- _Your objective_:
Copy the lines below, replacing "Onsite IT Support Services" with "On-Site Technology Support" and keeping everything else the same.

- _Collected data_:
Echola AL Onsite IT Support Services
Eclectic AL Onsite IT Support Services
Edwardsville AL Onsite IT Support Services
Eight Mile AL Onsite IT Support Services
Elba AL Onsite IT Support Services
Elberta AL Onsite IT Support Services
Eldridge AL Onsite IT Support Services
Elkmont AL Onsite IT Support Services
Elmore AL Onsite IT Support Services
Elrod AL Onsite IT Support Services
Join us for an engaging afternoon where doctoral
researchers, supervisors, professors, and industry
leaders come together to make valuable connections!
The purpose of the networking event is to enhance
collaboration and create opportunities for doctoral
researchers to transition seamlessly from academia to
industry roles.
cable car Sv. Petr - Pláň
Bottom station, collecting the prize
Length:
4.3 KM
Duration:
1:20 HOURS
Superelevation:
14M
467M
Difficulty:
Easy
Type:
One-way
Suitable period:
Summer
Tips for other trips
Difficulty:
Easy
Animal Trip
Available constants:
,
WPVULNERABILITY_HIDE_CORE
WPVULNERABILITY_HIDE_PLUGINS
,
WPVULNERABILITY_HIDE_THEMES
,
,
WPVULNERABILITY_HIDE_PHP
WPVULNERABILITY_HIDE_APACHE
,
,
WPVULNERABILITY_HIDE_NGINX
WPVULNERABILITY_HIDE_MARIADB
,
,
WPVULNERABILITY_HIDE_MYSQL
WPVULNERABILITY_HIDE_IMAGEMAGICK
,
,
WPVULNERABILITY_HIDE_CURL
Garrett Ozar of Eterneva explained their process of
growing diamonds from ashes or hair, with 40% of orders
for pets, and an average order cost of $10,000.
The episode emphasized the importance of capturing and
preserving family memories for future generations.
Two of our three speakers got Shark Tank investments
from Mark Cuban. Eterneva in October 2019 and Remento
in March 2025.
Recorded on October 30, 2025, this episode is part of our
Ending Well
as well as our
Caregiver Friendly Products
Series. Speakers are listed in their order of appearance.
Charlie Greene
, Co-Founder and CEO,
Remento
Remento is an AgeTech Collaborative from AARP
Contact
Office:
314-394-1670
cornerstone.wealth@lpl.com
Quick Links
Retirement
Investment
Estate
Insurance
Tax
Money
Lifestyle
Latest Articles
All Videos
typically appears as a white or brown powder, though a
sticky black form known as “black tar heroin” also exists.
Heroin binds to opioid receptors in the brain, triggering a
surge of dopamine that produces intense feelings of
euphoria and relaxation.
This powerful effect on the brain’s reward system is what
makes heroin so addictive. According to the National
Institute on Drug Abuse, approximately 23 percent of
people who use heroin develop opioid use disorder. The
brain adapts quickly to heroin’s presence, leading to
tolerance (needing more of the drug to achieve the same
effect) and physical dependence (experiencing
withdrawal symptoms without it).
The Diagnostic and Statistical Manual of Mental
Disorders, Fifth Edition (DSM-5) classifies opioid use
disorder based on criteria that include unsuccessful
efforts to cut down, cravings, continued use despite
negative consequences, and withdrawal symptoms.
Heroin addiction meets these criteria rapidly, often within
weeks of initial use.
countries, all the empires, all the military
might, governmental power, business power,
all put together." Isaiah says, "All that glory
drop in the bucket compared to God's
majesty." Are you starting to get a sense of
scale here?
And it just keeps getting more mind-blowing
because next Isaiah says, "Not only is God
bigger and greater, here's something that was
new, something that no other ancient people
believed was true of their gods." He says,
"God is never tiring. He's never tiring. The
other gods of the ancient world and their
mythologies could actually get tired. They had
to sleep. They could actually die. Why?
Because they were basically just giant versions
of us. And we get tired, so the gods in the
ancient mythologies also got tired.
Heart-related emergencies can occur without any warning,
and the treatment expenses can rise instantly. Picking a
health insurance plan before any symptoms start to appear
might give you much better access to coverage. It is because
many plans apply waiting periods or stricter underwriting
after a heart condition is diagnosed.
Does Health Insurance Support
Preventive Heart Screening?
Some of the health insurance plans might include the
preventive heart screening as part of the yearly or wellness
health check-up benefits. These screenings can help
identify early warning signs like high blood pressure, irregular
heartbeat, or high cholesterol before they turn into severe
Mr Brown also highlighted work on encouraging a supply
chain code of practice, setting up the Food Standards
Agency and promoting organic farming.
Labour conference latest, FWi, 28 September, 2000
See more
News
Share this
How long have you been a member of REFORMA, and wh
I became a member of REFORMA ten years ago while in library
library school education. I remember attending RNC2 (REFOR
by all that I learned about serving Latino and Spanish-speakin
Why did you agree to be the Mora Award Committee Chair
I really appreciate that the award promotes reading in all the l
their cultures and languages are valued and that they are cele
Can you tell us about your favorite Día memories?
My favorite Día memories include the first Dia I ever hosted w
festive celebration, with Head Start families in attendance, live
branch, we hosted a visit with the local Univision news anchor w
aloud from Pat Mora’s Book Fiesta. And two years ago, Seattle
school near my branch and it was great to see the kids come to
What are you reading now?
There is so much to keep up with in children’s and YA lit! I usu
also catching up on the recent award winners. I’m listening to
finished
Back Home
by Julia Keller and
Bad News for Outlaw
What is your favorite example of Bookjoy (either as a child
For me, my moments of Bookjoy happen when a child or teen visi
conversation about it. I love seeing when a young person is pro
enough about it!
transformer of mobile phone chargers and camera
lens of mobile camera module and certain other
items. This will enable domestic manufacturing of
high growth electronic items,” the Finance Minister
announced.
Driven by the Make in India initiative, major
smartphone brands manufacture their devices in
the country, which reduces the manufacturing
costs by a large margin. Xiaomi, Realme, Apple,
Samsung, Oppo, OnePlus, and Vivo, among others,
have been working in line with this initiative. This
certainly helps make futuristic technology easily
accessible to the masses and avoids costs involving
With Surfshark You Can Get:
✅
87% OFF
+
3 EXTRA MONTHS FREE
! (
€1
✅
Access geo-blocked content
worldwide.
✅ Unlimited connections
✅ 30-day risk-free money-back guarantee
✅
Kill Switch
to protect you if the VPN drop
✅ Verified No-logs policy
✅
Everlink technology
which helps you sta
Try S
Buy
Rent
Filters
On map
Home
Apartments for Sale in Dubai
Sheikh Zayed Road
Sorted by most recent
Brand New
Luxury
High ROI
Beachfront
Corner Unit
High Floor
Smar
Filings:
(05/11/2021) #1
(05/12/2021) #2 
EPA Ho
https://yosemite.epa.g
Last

- _Response_:
Echola AL On-Site Technology Support
Eclectic AL On-Site Technology Support
Edwardsville AL On-Site Technology Support
Eight Mile AL On-Site Technology Support
Elba AL On-Site Technology Support
Elberta AL On-Site Technology Support
Eldridge AL On-Site Technology Support
Elkmont AL On-Site Technology Support
Elmore AL On-Site Technology Support
Elrod AL On-Site Technology Support
Join us for an engaging afternoon where doctoral
researchers, supervisors, professors, and industry
leaders come together to make valuable connections!
The purpose of the networking event is to enhance
collaboration and create opportunities for doctoral
researchers to transition seamlessly from academia to
industry roles.
cable car Sv. Petr - Pláň
Bottom station, collecting the prize
Length:
4.3 KM
Duration:
1:20 HOURS
Superelevation:
14M
467M
Difficulty:
Easy
Type:
One-way
Suitable period:
Summer
Tips for other trips
Difficulty:
Easy
Animal Trip
Available constants:
,
WPVULNERABILITY_HIDE_CORE
WPVULNERABILITY_HIDE_PLUGINS
,
WPVULNERABILITY_HIDE_THEMES
,
,
WPVULNERABILITY_HIDE_PHP
WPVULNERABILITY_HIDE_APACHE
,
,
WPVULNERABILITY_HIDE_NGINX
WPVULNERABILITY_HIDE_MARIADB
,
,
WPVULNERABILITY_HIDE_MYSQL
WPVULNERABILITY_HIDE_IMAGEMAGICK
,
,
WPVULNERABILITY_HIDE_CURL
Garrett Ozar of Eterneva explained their process of
growing diamonds from ashes or hair, with 40% of orders
for pets, and an average order cost of $10,000.
The episode emphasized the importance of capturing and
preserving family memories for future generations.
Two of our three speakers got Shark Tank investments
from Mark Cuban. Eterneva in October 2019 and Remento
in March 2025.
Recorded on October 30, 2025, this episode is part of our
Ending Well
as well as our
Caregiver Friendly Products
Series. Speakers are listed in their order of appearance.
Charlie Greene
, Co-Founder and CEO,
Remento
Remento is an AgeTech Collaborative from AARP
Contact
Office:
314-394-1670
cornerstone.wealth@lpl.com
Quick Links
Retirement
Investment
Estate
Insurance
Tax
Money
Lifestyle
Latest Articles
All Videos
typically appears as a white or brown powder, though a
sticky black form known as “black tar heroin” also exists.
Heroin binds to opioid receptors in the brain, triggering a
surge of dopamine that produces intense feelings of
euphoria and relaxation.
This powerful effect on the brain’s reward system is what
makes heroin so addictive. According to the National
Institute on Drug Abuse, approximately 23 percent of
people who use heroin develop opioid use disorder. The
brain adapts quickly to heroin’s presence, leading to
tolerance (needing more of the drug to achieve the same
effect) and physical dependence (experiencing
withdrawal symptoms without it).
The Diagnostic and Statistical Manual of Mental
Disorders, Fifth Edition (DSM-5) classifies opioid use
disorder based on criteria that include unsuccessful
efforts to cut down, cravings, continued use despite
negative consequences, and withdrawal symptoms.
Heroin addiction meets these criteria rapidly, often within
weeks of initial use.
countries, all the empires, all the military
might, governmental power, business power,
all put together." Isaiah says, "All that glory
drop in the bucket compared to God's
majesty." Are you starting to get a sense of
scale here?
And it just keeps getting more mind-blowing
because next Isaiah says, "Not only is God
bigger and greater, here's something that was
new, something that no other ancient people
believed was true of their gods." He says,
"God is never tiring. He's never tiring. The
other gods of the ancient world and their
mythologies could actually get tired. They had
to sleep. They could actually die. Why?
Because they were basically just giant versions
of us. And we get tired, so the gods in the
ancient mythologies also got tired.
Heart-related emergencies can occur without any warning,
and the treatment expenses can rise instantly. Picking a
health insurance plan before any symptoms start to appear
might give you much better access to coverage. It is because
many plans apply waiting periods or stricter underwriting
after a heart condition is diagnosed.
Does Health Insurance Support
Preventive Heart Screening?
Some of the health insurance plans might include the
preventive heart screening as part of the yearly or wellness
health check-up benefits. These screenings can help
identify early warning signs like high blood pressure, irregular
heartbeat, or high cholesterol before they turn into severe
Mr Brown also highlighted work on encouraging a supply
chain code of practice, setting up the Food Standards
Agency and promoting organic farming.
Labour conference latest, FWi, 28 September, 2000
See more
News
Share this
How long have you been a member of REFORMA, and wh
I became a member of REFORMA ten years ago while in library
library school education. I remember attending RNC2 (REFOR
by all that I learned about serving Latino and Spanish-speakin
Why did you agree to be the Mora Award Committee Chair
I really appreciate that the award promotes reading in all the l
their cultures and languages are valued and that they are cele
Can you tell us about your favorite Día memories?
My favorite Día memories include the first Dia I ever hosted w
festive celebration, with Head Start families in attendance, live
branch, we hosted a visit with the local Univision news anchor w
aloud from Pat Mora’s Book Fiesta. And two years ago, Seattle
school near my branch and it was great to see the kids come to
What are you reading now?
There is so much to keep up with in children’s and YA lit! I usu
also catching up on the recent award winners. I’m listening to
finished
Back Home
by Julia Keller and
Bad News for Outlaw
What is your favorite example of Bookjoy (either as a child
For me, my moments of Bookjoy happen when a child or teen visi
conversation about it. I love seeing when a young person is pro
enough about it!
transformer of mobile phone chargers and camera
lens of mobile camera module and certain other
items. This will enable domestic manufacturing of
high growth electronic items,” the Finance Minister
announced.
Driven by the Make in India initiative, major
smartphone brands manufacture their devices in
the country, which reduces the manufacturing
costs by a large margin. Xiaomi, Realme, Apple,
Samsung, Oppo, OnePlus, and Vivo, among others,
have been working in line with this initiative. This
certainly helps make futuristic technology easily
accessible to the masses and avoids costs involving
With Surfshark You Can Get:
✅
87% OFF
+
3 EXTRA MONTHS FREE
! (
€1
✅
Access geo-blocked content
worldwide.
✅ Unlimited connections
✅ 30-day risk-free money-back guarantee
✅
Kill Switch
to protect you if the VPN drop
✅ Verified No-logs policy
✅
Everlink technology
which helps you sta
Try S
Buy
Rent
Filters
On map
Home
Apartments for Sale in Dubai
Sheikh Zayed Road
Sorted by most recent
Brand New
Luxury
High ROI
Beachfront
Corner Unit
High Floor
Smar
Filings:
(05/11/2021) #1
(05/12/2021) #2 
EPA Ho
https://yosemite.epa.g
Last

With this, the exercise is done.